We are all storytellers, from our first garbled words of mud and slugs to our last struggle to shape the words I love you in the holy cave of our mouths. "How was school?" our mother asked, and we told a story, and "who are you?" our lovers asked, and we told a story... an ancient shape of something true, something that twists up through tragedy and confusion, something true in and of all of us, something that makes us occasionally, haltingly, holy... We are stories told in the brief light between great darknesses.
Brian Doyle
"Hearing a story awakens the mythic story living in each of us. It places us in a “mythic condition” that reconnects us to the core imagination and living story at the center of our soul."
Michael Meade
"I would ask you to remember only this one thing," said Badger. "The stories people tell have a way of taking care of them. If stories come to you, care for them. And learn to give them away where they are needed. Sometimes a person needs a story more than food to stay alive. That is why we put these stories in each other's memory. This is how people care for themselves. One day you will be good story-tellers. Never forget these obligations."
Barry Lopez
Crow and Weasel
The story - from Rumpelstiltskin to War and Peace - is one of the basic tools invented by the human mind, for the purpose of gaining understanding. There have been great societies that did not use the wheel, but there have been none that did not tell stories.
Ursula Le Guin
“Sometimes,” an elder in that story says, “a person needs a story more than food to stay alive.”
Barry Lopez
Crow and Weasel
The storyteller isn't wiser than his audience, but rather is able to evoke and remind the audience of the wisdom that is already within them. The storyteller doesn't create meaning, but rather creates an atmosphere in which meaning is revealed. Now, that is a positive, vibrant, and profound relationship between storyteller and audience, it seems to me.
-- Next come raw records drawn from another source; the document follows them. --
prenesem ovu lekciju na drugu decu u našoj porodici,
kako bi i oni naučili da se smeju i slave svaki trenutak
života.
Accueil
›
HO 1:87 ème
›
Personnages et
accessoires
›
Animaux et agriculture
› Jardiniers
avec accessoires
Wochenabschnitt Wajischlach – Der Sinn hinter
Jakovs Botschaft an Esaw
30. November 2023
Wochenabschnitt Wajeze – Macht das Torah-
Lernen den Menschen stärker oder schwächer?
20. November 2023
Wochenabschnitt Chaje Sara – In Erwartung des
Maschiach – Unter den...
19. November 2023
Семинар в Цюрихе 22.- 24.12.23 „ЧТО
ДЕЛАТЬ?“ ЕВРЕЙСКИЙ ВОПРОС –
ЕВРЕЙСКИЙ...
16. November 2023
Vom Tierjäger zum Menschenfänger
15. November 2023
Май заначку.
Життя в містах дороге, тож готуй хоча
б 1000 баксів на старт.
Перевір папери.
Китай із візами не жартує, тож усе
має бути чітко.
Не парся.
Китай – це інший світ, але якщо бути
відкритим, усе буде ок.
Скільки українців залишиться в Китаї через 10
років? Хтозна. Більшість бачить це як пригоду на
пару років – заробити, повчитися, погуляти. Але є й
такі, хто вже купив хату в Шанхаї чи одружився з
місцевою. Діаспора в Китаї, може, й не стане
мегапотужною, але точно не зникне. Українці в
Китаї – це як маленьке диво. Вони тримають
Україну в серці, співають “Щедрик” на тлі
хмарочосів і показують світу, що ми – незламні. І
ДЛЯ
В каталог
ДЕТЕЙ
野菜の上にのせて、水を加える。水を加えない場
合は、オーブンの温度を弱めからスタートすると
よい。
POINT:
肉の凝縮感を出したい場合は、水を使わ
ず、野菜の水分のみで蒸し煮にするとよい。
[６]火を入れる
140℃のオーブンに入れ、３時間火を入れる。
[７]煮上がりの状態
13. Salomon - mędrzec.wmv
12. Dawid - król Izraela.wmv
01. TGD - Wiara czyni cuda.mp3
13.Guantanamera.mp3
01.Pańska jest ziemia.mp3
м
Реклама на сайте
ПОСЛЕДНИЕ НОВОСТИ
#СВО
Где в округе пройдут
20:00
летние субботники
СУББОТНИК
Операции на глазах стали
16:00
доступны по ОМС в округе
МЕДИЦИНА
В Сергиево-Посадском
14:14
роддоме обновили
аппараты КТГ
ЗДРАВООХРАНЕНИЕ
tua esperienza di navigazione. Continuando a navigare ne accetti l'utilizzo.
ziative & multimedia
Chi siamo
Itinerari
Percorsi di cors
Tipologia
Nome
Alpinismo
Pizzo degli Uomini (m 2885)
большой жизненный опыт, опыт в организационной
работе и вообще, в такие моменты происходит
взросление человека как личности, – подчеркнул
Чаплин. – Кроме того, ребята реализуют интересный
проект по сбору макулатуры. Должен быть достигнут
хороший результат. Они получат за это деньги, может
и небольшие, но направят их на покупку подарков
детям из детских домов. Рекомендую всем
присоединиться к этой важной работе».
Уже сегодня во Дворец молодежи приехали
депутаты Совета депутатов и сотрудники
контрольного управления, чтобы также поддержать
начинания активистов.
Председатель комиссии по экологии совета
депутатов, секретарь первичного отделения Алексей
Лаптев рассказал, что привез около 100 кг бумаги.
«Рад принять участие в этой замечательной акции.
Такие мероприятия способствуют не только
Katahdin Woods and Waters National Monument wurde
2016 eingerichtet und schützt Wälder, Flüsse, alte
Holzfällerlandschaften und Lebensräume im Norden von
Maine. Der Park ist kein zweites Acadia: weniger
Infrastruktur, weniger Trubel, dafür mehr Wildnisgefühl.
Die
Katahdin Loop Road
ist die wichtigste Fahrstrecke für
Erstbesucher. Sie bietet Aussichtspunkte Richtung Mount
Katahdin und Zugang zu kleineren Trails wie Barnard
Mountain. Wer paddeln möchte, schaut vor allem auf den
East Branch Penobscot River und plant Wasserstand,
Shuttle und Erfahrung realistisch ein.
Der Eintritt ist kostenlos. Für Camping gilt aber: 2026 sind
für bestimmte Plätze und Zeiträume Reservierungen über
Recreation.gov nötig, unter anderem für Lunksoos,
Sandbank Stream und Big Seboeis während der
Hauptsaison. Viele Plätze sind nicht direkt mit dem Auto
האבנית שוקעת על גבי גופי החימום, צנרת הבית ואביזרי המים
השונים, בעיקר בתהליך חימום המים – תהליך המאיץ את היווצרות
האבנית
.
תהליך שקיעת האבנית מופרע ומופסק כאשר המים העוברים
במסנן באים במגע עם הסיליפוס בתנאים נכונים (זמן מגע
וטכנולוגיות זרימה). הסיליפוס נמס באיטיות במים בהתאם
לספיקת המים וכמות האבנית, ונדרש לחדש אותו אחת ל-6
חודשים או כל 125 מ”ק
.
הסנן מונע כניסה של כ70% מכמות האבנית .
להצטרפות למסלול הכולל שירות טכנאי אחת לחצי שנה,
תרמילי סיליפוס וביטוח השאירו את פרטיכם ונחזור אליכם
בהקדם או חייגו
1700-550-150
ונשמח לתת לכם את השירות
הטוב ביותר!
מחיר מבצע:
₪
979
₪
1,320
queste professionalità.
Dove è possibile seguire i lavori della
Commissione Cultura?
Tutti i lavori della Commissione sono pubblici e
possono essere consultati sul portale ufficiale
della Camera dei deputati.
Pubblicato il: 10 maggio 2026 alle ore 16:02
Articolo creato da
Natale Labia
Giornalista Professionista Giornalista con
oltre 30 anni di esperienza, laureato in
Isumataq “the person who creates the environment in which wisdom reveals itself.”
Inuit words
“The greatest stories are those that resonate our beginnings and intuit our endings, our mysterious origins and our numinous destinies, and dissolve them both into one.”
Ben Okri
“Stories can conquer fear, you know. They can make the heart bigger.”
To the Cree, stories are animate beings. One could tell the biography of a single Cree story (which would be a story in itself) just as one could tell the natural history of an animal. In this respect, one could ask, what do stories do when they are no longer told? Do they live in villages? Some Cree say they do. Do they tell each other to each other? Some Cree say this is true as well. Certainly stories live out in the world, looking for episodes to add to themselves….A symbiotic relationship exists. If people nourish a story properly, it tells them useful things about life.
Howard Norman
The Wishing Bone Cycle
“The business of stories is not enchantment. The business of stories is not escape. The business of stories is waking up.”